» **How to complete this task**
Which lines in the rows below contain the word "Trump"? Show each of those lines in full.
━━━ Provided information ━━━
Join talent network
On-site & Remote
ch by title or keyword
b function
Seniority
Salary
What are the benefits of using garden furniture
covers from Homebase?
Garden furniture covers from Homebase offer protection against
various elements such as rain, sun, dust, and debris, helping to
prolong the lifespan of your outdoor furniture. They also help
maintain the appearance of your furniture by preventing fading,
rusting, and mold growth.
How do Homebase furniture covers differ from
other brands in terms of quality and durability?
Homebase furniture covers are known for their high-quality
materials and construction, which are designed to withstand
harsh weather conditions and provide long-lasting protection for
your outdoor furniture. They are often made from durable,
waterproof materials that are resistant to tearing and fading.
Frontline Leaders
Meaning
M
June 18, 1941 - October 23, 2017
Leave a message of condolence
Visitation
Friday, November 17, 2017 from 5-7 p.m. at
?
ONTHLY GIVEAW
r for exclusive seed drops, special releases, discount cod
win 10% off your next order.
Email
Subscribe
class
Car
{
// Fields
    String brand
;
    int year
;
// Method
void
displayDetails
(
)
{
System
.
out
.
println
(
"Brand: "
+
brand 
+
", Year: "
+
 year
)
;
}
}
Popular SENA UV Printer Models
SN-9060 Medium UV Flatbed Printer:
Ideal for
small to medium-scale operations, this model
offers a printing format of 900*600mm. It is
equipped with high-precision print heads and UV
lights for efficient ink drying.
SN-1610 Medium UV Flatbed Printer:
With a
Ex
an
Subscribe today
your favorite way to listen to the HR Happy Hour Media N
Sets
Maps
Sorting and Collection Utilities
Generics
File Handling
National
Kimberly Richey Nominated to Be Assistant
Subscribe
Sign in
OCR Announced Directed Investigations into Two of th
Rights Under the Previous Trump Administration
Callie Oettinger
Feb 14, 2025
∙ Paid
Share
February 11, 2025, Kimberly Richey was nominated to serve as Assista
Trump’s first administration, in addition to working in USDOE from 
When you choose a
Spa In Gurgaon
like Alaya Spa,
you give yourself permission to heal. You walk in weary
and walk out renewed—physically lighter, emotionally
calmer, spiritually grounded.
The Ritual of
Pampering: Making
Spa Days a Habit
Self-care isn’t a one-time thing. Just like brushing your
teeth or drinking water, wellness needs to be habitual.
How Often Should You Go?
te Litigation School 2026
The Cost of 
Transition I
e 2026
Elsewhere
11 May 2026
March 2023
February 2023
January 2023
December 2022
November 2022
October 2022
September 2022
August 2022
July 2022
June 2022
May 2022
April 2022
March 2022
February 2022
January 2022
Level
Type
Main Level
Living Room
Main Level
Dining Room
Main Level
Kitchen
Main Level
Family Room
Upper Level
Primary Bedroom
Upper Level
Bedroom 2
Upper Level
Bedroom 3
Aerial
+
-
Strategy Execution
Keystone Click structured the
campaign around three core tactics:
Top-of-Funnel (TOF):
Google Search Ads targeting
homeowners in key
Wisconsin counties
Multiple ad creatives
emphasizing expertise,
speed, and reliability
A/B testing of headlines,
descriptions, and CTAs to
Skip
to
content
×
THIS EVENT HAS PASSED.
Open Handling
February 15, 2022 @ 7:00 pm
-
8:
━━━
» **Exercise result**
Rights Under the Previous Trump Administration
Trump’s first administration, in addition to working in USDOE from 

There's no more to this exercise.